[Extracted records]
=== Begin Enclosure ===

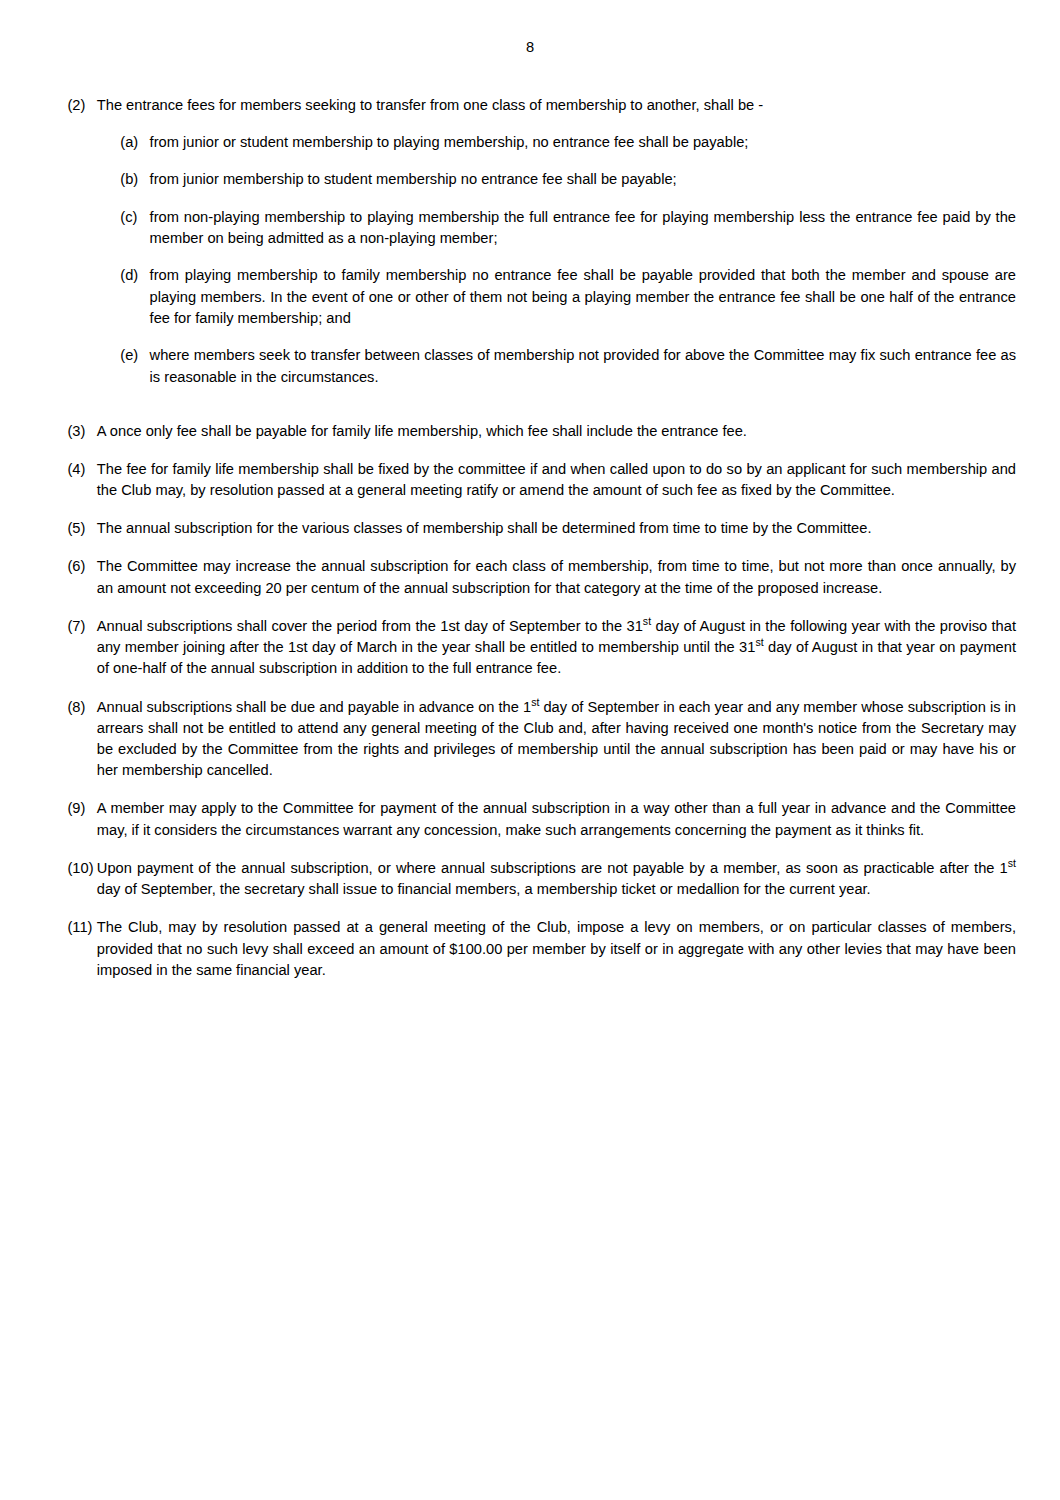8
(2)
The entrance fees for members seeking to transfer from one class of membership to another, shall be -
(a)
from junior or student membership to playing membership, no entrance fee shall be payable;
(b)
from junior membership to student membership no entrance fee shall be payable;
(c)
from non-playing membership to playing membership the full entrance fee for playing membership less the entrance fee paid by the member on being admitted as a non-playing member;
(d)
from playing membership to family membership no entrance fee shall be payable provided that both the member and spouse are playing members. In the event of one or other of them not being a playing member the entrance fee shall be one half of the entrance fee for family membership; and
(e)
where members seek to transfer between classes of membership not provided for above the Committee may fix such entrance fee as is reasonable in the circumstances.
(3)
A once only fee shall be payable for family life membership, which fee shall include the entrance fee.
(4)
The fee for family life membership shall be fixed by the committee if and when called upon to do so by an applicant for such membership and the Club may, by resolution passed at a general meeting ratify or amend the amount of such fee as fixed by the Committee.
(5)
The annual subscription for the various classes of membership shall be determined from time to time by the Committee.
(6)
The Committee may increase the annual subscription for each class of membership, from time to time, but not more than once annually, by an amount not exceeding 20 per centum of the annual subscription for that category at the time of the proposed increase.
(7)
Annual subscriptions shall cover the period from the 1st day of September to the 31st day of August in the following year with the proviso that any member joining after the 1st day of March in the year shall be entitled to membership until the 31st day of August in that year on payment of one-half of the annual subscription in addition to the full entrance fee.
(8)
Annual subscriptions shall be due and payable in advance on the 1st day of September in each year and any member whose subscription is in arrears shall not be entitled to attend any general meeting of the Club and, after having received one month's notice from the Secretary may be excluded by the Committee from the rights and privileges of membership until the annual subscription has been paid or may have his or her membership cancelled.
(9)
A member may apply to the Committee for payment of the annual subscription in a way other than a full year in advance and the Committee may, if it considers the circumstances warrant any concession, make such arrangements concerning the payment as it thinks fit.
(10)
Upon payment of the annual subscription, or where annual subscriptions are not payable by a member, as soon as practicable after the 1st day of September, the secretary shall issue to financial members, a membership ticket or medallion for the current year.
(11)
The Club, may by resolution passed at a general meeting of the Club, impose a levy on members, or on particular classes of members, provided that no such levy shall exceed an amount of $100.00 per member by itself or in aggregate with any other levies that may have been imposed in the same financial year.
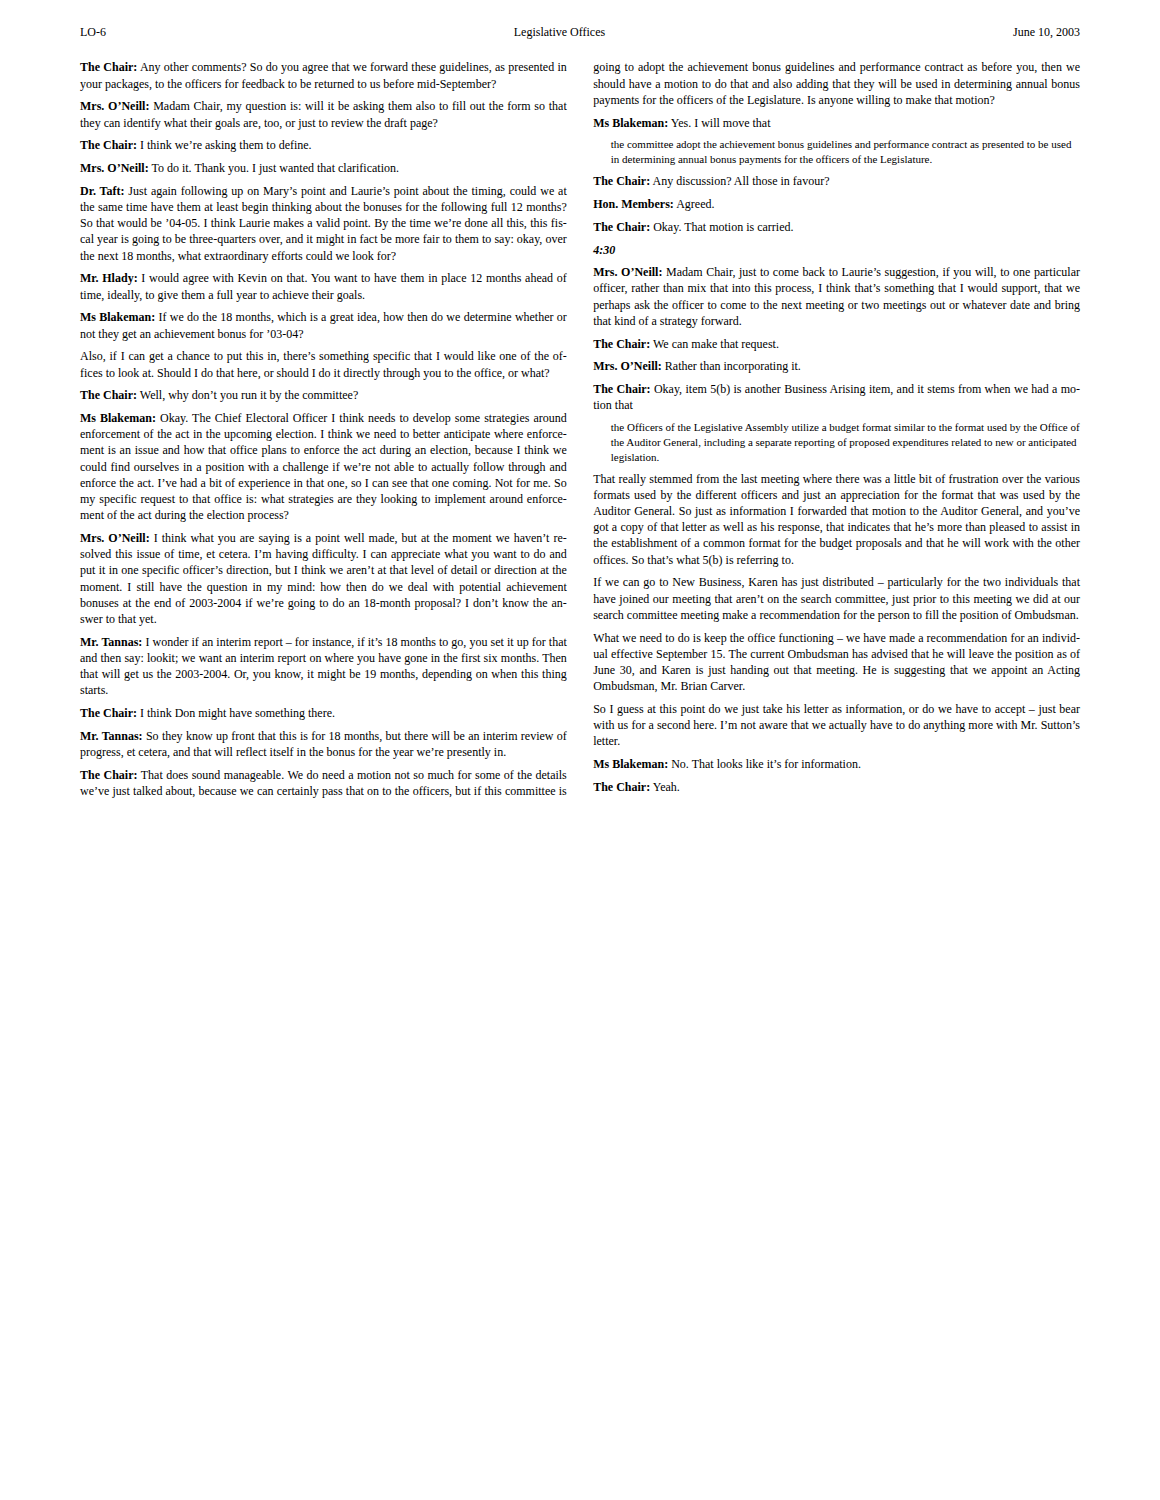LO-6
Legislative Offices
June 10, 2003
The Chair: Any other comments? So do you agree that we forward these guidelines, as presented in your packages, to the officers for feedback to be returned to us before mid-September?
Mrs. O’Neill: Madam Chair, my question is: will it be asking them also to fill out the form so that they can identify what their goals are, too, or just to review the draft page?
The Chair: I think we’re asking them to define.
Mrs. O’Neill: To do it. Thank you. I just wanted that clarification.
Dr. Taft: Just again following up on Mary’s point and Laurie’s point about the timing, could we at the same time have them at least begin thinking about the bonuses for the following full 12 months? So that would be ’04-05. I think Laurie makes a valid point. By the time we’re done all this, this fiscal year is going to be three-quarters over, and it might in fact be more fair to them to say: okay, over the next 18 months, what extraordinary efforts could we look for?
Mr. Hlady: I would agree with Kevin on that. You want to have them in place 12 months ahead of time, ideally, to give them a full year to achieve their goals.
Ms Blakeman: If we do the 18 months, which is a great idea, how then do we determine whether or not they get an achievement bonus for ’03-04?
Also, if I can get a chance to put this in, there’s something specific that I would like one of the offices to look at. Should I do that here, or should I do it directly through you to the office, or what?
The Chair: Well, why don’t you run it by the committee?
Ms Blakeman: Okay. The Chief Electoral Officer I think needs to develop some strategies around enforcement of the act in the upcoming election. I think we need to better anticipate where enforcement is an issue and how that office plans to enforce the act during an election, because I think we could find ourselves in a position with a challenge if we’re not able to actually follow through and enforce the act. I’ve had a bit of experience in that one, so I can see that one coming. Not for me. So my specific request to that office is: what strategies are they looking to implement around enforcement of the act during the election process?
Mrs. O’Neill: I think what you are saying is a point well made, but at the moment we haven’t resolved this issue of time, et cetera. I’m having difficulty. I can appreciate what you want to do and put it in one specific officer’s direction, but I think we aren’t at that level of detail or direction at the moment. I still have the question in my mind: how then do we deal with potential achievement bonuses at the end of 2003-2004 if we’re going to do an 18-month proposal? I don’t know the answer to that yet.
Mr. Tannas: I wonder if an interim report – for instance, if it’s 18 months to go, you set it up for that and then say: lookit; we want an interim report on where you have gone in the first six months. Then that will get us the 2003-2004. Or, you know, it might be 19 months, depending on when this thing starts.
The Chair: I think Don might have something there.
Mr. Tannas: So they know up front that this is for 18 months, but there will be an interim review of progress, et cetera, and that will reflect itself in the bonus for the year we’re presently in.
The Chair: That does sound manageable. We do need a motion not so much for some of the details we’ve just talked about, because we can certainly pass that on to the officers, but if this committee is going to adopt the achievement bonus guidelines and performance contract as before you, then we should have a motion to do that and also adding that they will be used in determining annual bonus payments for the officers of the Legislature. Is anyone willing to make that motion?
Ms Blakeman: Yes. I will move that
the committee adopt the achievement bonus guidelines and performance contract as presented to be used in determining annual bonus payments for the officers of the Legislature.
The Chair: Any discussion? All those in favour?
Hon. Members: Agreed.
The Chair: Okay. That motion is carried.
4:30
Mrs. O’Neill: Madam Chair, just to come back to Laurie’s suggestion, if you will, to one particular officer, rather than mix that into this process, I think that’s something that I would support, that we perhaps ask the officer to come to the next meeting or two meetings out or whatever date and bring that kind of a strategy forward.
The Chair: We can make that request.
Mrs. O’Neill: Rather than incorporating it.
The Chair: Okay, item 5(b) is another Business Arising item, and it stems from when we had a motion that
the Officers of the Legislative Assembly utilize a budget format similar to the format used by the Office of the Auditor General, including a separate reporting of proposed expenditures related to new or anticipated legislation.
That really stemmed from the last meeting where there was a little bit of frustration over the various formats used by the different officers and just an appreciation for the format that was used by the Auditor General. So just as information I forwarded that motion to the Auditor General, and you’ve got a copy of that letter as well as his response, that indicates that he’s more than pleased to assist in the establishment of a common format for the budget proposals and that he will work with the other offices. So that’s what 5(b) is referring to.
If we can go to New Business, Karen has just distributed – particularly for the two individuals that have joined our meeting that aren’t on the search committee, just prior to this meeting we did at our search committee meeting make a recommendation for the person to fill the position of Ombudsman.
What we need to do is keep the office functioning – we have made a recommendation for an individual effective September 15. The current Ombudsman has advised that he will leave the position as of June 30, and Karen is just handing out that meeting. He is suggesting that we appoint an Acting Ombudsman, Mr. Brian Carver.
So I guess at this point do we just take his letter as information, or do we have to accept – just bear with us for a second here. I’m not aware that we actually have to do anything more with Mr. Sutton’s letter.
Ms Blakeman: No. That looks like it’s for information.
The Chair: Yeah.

=== End Enclosure ===

**AIM OF THE EXERCISE:** Scan the records above for the word "playing". Copy each line that has it.

**COMPLETED EXERCISE:**
from junior or student membership to playing membership, no entrance fee shall be payable;
from non-playing membership to playing membership the full entrance fee for playing membership less the entrance fee paid by the member on being admitted as a non-playing member;
from playing membership to family membership no entrance fee shall be payable provided that both the member and spouse are playing members. In the event of one or other of them not being a playing member the entrance fee shall be one half of the entrance fee for family membership; and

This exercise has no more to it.